La parola di oggi e la storia di questa burrasca sono simili a quella volta che ho scritto una burrasca e disegnato un’illustrazione sulla parola lutulento per poi scoprire che avevo capito un po’ male l’etimologia.
È anche una parola non particolarmente complicata, che sicuramente abbiamo sentito e di cui sappiamo - a grandi linee - il significato, ma che non usiamo tanto spesso e le cui sfumature semantiche sono un po’ meno conosciute.
La parola di oggi è abominevole.
Inizialmente ero convinta che abominevole potesse venire da ab + homo, ovvero “lontano, distante dall’essere umano” e quindi volevo parlare di come siamo portati a giudicare come scorretto ciò che è lontano da noi, che è diverso, e per rimarcare avrei parlato dell’Uncanny Valley1, .e di come ci piacciono le cose che ci somigliano finché non sono uguali a noi, e a quel punto ci fanno ribrezzo - un po’ come quando ti dicono che quella persona che ti sta sulle balle ti somiglia tantissimo.
L’illustrazione sembra non c’entrare molto ed effettivamente avete ragione ma mi ero immaginata questa cosa un po’ futuristica e cibernetica e non ho tempo di disegnare due cose quando mi sbaglio quindi facciamo finta che abbia senso.

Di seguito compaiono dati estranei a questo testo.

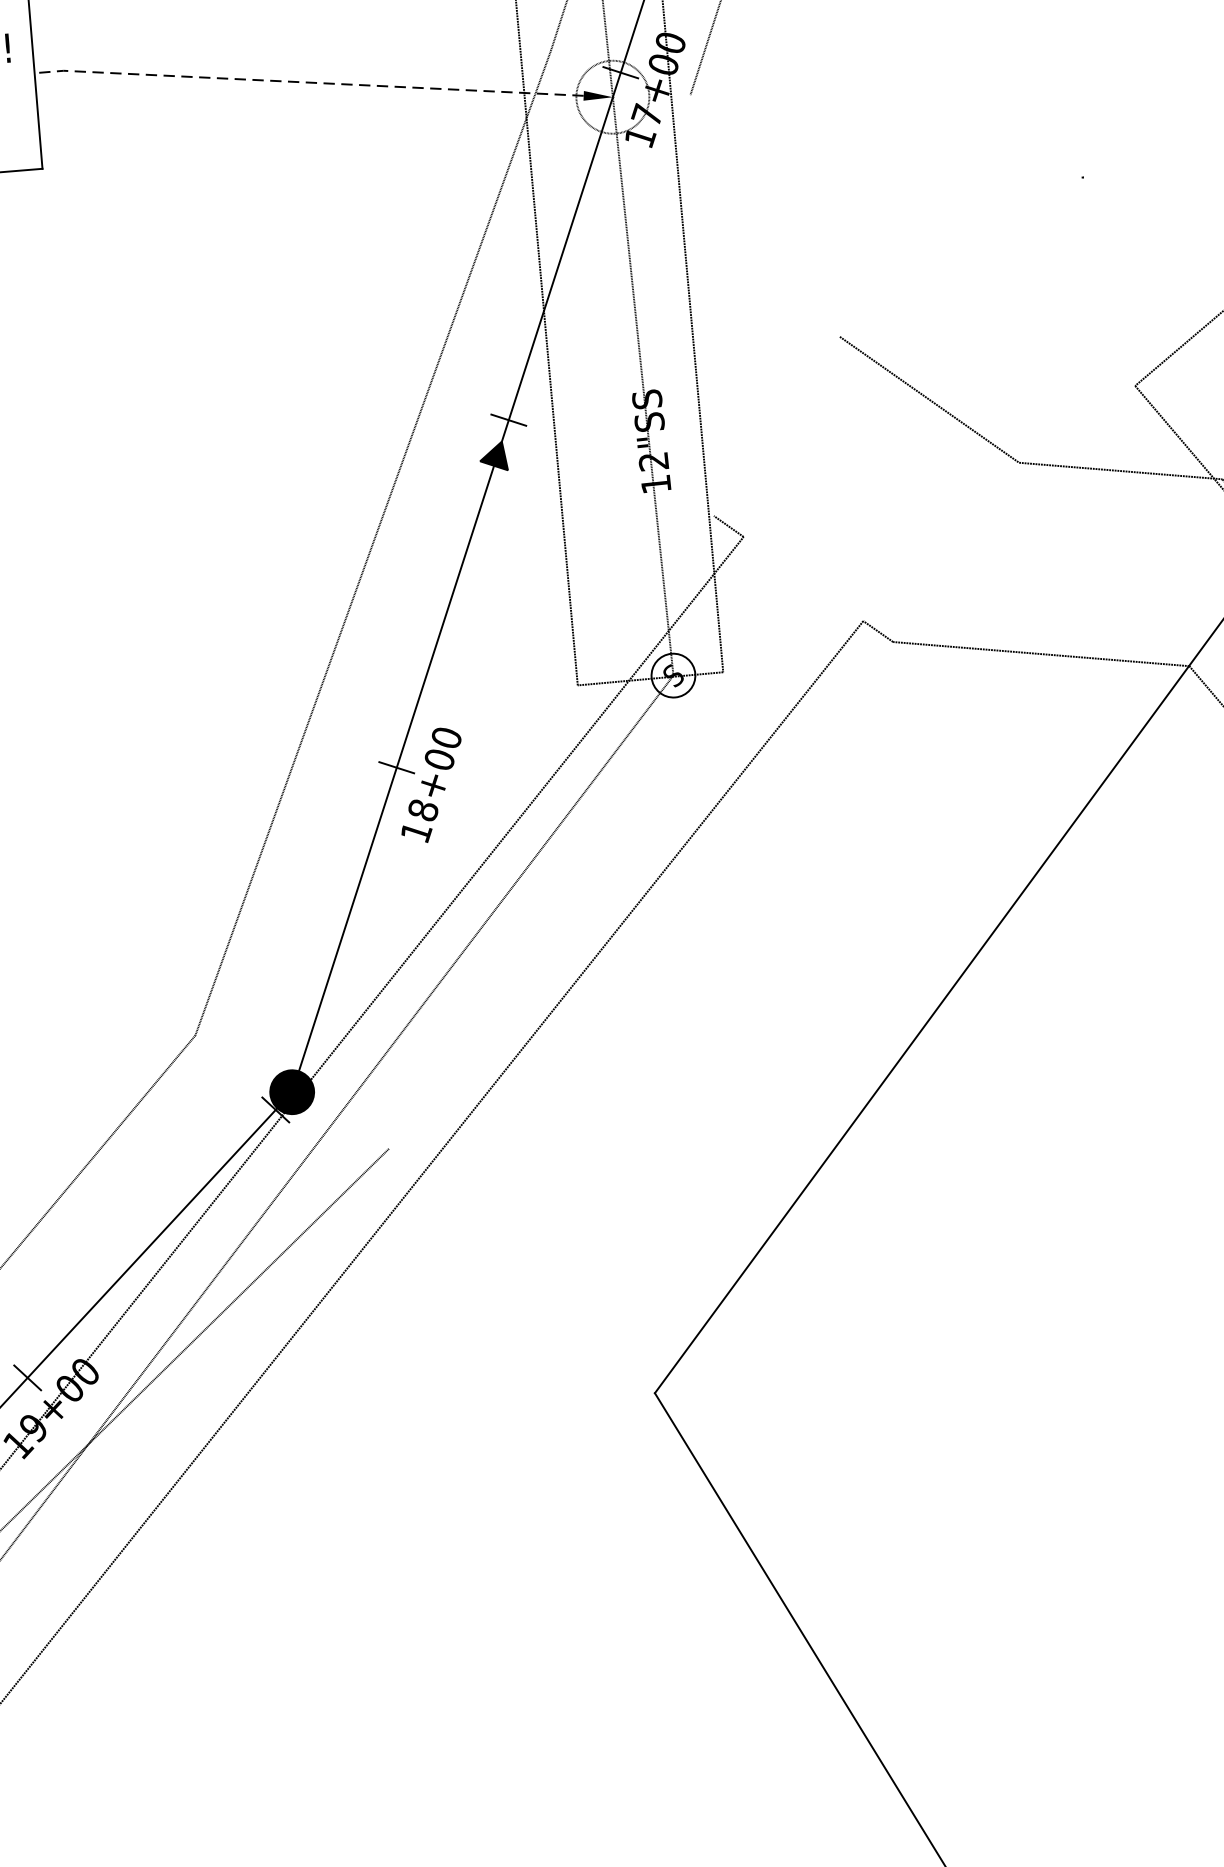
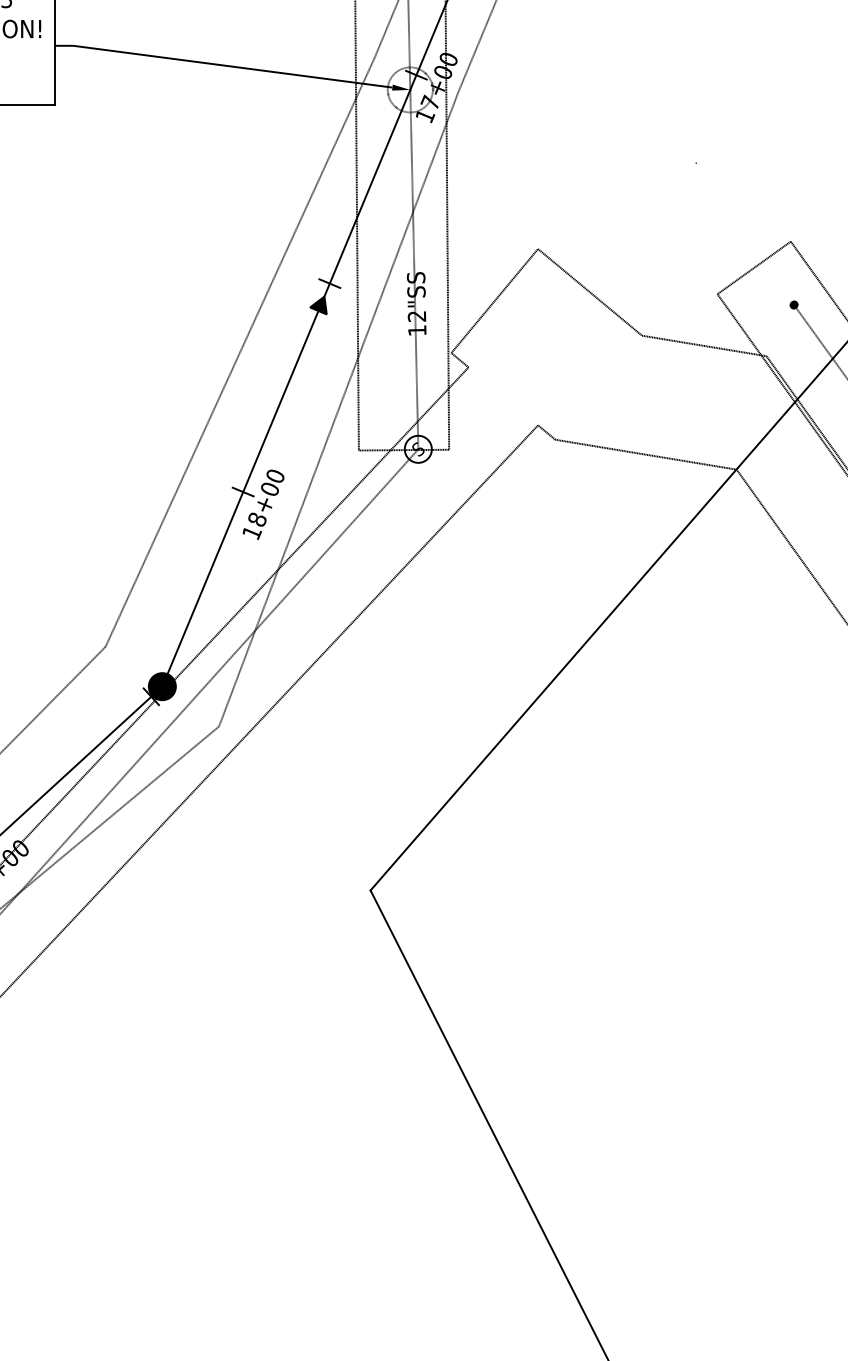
line: (306, 82) -> (222, 65), dashed -> solid
line: (776, 427) -> (494, 301), added
line: (539, 621) -> (338, 409), added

Abominevole in realtà viene dal latino ab + omen, quindi, invece di significare “lontano dall’uomo”, significa “lontano dal presagio” o “lontano da ciò che è funesto”. Sembrerebbe da questa descrizione che quindi “abominevole” indichi una cosa “lontana dal funesto” mentre invece indica l’azione di allontanarsi da qualcosa di funesto.
Indica allo stesso tempo un sentimento di rigetto nei confronti di qualcosa di malaugurato e la caratteristica di “malauguratezza” di una certa cosa. In latino esiste il verbo abominari che significa “respingere come cattivo presagio” e che quindi passa a indicare una cosa che va respinta perché spaventosa e orribile e, infine, abominevole diventa direttamente un sinonimo per “spaventoso” e “orribile”.
Fun fact, l’unica occasione in cui probabilmente usiamo “abominevole” è nel nome “Abominevole uomo delle nevi” che però traduciamo direttamente dall’inglese “Abominable Snow Man” prendendolo dai primi resoconti giornalistici che riportavano l’esistenza degli Yeti sull’Himalaya. Il termine inglese però era una traduzione errata del nome nepalese Metoh Kangmi, che significa semplicemente “uomo-orso” e che però non indicherebbe una creatura mostruosa ma un tipo di orso rosso dell’Himalaya con delle impronte molto simili a quelle umane.
Ecco, questa sarebbe stata un’illustrazione più adatta.
Potete trovare informazioni al link che vi ho messo ma è talmente interessante che mi sembra criminale non parlarvene anche qui. L’effetto “Uncanny Valley” - letteralmente, “valle dell’inquietante” - è una teoria proposta nel 1970 dallo studioso di robotica Masahiro Mori che stipula, dopo una serie di esperimenti, come gli esseri umani siano più portati ad apprezzare un robot se questo ha un design che ricorda l’essere umano perché ci spinge all’empatia (quindi per esempio se, invece di essere un parallelepipedo con le pinze, ha due braccia, due gambe, una faccia con cui esprimere emozioni…) e che questo livello di gradimento cresce più questo design si spinge verso il realismo fino però ad arrivare a un punto in cui il gradimento crolla e gli esseri umani cominciano a descrivere un robot come inquietante, o grottesco. In altre parole, c’è un limite di somiglianza con l’essere umano oltre il quale cominciamo a provare inquietudine.